Small in stature and having an extrovert personality, Francis always had in his heart the desire to do great things. He demonstrated this in his 20s when he left for the war between Assisi and Perugia, and later to help end the conflict of the crusades.
He was born in 1182 the son of a rich fabric merchant, Pietro di Bernardone, and a noblewoman from Provence, Pica, and grew up occupied with family duties and worldly affairs.
When he returned from his war experience, he was ill and shaken, unrecognizable to all. Something left a deep impression on his soul beyond his experience of the war.
A powerful encounter and a question: Do you serve the servant or serve the Master?
He never forgot the words he heard in a dream while in Spoleto: “Why do burden yourself seeking the servant instead of the Master?”
His life took on a new direction, guided by his constant wish to know that to which God was calling him.
Prayer and silent contemplation in the Umbrian countryside led him to embrace lepers and outcasts as brothers and sisters, those in the past he had always found disgusting and repulsive.
In Spoleto, he heard again a voice breaking the silence of his prayer before a Byzantine crucifix in the small abandoned church of San Damiano.
The voice said: “Francis, go repair my church, which as you can see is in ruin.”
Saint Francis first interpreted that call as an invitation to reconstruct the ruins of the small chapel stone by stone, but in later years he came to understand the full meaning of the call.
He was called to “great things — to renew,” with a spirit of obedience, the Church, which at that time was dealing with divisions and heresies.
Embracing ‘Lady Poverty’
The uncontainable joy unleashed by feeling loved and called by God helped strengthen the wish of young Francis to live by Providence, and in observance of the Gospel, he decided to give away all he had to the poor.
At this point the distance between him and his father, Pietro Di Bernardone, became irreparable. His father denounced him publicly during an audience with Bishop Guido.
Francis declared his deep desire to marry “Lady Poverty,” and he removed his clothes as a way of renouncing his father’s wealth.
Francis gathered his numerous companions, who shared his desire to live the Gospel to the letter in poverty, chastity and obedience.
In 1209, the first group of brothers gathered in Rome to meet Pope Innocent III who, struck by “that short and thin young man with burning eyes,” approved the Rule, later confirmed definitely in 1223 by Honorius III.
The charism of Francis also attracted Clare, a noblewoman from Assisi.
Francis welcomed her and gave origin to the second Franciscan order, “The Poor Clares.” Later he founded the third order for lay people.
The deep love of Francis for Christ, expressed tenderly in the first live Christmas nativity scene in Greccio (Christmas, 1223), led him to the experience of receiving, as the first saint history, the seal of the stigmata.
Francis witnessed the joy of faith drawing even non-believers to the Gospel. He even caught the interest of the sultan who received him with honor in the Holy Land.

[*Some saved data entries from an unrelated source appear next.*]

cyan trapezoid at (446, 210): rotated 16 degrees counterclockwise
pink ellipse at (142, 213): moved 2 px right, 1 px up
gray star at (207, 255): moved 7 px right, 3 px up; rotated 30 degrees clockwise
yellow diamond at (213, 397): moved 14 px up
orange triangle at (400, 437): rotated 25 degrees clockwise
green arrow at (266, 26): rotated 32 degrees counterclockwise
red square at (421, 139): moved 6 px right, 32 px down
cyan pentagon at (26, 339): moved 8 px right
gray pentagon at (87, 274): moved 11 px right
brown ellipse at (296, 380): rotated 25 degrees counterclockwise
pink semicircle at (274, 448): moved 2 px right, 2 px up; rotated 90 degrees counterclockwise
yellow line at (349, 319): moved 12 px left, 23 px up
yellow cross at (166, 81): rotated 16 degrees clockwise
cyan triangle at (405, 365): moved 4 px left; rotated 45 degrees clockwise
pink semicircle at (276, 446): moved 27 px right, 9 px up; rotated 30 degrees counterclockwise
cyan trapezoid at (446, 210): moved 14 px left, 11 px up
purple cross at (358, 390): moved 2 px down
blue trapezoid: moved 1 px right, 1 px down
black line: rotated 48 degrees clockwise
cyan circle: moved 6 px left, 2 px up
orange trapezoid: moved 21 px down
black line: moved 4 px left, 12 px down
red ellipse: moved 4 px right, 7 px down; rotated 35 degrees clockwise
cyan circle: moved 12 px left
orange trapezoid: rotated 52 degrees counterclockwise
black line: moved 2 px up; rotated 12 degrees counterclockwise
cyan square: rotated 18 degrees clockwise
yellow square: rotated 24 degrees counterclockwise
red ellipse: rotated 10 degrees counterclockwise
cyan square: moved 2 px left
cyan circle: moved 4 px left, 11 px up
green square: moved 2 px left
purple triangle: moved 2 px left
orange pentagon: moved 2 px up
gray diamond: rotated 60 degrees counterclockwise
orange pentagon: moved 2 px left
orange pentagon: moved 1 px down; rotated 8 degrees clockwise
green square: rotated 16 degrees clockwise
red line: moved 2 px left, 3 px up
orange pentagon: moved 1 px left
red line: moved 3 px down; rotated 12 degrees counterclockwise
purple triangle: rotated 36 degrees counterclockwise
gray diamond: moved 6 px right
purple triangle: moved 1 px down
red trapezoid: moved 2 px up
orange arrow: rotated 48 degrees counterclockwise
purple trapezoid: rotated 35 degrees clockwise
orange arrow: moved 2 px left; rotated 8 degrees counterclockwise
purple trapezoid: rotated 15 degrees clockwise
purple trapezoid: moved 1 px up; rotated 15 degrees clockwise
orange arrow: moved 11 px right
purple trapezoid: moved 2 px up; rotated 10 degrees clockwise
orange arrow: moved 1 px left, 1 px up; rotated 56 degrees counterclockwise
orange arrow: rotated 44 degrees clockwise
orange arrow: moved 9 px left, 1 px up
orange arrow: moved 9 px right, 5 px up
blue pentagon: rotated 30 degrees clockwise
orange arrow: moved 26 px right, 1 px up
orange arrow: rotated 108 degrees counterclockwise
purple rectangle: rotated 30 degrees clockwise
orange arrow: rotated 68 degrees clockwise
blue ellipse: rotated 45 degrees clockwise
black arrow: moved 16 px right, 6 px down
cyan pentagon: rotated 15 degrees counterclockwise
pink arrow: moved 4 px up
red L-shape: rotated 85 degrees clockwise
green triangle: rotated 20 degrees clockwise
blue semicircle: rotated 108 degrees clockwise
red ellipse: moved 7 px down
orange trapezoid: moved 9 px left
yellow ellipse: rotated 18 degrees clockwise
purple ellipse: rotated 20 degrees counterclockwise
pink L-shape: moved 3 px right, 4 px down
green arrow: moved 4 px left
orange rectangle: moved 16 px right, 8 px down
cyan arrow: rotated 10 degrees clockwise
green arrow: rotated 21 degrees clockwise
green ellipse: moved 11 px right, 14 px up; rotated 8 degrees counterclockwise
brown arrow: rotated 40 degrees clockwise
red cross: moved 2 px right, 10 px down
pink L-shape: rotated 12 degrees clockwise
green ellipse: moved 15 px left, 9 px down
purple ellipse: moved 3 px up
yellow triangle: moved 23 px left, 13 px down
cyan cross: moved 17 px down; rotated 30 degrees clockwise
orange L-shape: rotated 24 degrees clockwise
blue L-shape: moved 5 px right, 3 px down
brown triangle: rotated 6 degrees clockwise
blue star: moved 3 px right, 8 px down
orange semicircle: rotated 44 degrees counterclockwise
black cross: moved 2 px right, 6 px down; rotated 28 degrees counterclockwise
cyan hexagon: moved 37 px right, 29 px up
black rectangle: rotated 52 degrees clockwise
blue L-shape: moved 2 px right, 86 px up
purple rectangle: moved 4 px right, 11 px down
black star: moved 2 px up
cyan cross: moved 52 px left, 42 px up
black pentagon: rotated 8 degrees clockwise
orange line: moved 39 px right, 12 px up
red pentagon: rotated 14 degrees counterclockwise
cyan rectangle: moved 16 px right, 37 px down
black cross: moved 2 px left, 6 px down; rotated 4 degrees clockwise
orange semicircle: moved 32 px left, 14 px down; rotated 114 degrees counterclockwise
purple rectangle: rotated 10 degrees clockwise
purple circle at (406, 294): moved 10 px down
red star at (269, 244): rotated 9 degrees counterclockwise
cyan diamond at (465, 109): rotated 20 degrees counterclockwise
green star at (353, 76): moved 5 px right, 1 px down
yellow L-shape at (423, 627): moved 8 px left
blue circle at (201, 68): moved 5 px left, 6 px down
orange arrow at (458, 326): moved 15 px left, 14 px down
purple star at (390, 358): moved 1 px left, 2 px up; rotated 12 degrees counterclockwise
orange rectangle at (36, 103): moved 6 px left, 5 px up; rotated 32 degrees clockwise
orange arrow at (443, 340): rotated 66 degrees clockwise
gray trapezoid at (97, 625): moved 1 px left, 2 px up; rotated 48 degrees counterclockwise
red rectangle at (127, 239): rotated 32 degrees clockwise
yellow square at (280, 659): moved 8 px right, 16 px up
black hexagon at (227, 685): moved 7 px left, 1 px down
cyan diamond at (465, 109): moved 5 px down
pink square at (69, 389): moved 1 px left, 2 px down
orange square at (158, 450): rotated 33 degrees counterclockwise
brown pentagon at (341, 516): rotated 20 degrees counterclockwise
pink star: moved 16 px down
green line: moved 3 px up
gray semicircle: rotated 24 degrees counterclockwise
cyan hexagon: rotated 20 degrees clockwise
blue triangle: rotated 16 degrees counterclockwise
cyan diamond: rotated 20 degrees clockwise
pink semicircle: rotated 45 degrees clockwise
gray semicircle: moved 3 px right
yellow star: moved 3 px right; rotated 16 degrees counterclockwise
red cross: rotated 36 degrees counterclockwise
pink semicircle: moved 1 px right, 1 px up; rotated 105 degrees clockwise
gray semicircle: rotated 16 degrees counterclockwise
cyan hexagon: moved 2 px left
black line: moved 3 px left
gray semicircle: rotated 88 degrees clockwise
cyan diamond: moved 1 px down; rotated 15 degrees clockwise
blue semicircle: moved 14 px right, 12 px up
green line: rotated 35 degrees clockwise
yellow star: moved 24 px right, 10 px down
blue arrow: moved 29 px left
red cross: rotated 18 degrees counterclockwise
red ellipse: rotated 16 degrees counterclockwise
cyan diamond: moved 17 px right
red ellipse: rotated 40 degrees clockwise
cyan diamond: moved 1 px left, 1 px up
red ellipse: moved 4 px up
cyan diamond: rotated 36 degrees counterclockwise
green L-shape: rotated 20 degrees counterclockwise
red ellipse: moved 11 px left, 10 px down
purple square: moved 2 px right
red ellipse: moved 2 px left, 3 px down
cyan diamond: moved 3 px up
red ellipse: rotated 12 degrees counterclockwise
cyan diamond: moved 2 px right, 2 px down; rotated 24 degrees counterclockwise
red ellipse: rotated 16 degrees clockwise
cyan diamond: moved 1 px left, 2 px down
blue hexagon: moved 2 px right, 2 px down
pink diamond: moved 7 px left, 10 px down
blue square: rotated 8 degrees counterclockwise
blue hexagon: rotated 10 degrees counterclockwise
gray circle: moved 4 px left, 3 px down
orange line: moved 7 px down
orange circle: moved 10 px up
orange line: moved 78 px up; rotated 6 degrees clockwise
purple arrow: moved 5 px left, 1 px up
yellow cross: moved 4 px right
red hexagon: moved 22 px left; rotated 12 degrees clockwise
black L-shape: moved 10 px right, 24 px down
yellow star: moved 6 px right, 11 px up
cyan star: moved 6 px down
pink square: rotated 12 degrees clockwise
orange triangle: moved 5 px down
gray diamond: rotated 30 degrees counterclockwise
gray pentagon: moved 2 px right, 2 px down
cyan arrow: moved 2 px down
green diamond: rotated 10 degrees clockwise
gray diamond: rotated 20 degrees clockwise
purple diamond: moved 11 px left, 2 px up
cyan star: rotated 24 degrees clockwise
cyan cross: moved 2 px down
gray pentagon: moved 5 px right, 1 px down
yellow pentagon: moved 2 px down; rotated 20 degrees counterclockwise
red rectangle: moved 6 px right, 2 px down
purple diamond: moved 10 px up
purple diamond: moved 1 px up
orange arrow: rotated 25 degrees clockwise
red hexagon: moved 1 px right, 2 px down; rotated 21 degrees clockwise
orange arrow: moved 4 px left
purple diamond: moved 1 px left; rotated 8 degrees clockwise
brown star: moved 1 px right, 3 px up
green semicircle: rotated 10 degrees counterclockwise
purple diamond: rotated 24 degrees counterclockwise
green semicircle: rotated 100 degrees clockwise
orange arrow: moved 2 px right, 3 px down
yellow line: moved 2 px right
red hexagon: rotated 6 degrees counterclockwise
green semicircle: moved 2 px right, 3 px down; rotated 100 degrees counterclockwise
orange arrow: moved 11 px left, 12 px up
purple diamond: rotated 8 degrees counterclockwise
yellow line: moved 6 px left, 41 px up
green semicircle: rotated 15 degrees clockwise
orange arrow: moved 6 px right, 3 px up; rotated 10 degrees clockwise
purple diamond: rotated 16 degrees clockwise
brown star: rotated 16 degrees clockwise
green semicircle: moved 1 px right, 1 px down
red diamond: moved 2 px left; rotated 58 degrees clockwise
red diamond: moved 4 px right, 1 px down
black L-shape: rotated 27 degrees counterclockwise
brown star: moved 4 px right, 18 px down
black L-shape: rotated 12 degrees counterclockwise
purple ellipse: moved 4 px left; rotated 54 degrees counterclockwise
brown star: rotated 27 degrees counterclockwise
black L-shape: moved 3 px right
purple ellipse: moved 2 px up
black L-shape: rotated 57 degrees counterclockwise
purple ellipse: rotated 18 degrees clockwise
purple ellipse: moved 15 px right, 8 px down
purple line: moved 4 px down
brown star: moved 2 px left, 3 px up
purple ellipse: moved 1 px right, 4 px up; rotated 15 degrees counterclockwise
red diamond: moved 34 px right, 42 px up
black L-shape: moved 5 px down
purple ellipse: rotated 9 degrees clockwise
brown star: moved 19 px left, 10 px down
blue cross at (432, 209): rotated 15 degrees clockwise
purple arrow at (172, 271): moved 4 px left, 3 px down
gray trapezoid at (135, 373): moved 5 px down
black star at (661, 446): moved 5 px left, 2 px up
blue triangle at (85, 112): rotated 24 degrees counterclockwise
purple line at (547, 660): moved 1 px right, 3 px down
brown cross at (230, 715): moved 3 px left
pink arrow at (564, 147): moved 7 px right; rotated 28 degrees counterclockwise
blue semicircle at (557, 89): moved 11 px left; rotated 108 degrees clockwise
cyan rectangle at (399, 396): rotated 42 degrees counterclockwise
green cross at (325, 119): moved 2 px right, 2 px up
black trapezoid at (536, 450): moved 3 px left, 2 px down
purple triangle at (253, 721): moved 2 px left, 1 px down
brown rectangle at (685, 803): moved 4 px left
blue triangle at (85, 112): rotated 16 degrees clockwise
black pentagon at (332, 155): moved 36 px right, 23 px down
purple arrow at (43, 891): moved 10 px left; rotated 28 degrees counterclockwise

The life of Francis was a continuous expression of praise for the Creator.
“The Canticle of Brother Sun,” a poetic masterpiece of Italian literature, was written when he was laid low by illness and expresses the freedom of a soul reconciled with God in Christ.
Saint Francis accepted “sister death” with joy knowing he would be going to Jesus. He died the evening of Oct. 3, 1226.
Francis died at the age of 44 at the Porziuncola, the chapel where he received the gift of the indulgence of the “Forgiveness of Assisi.” He was canonized a saint two years later.
The spirit of Francis continues to inspire so many in following Christ, in building dialogue among all in truth and charity, and in safeguarding creation.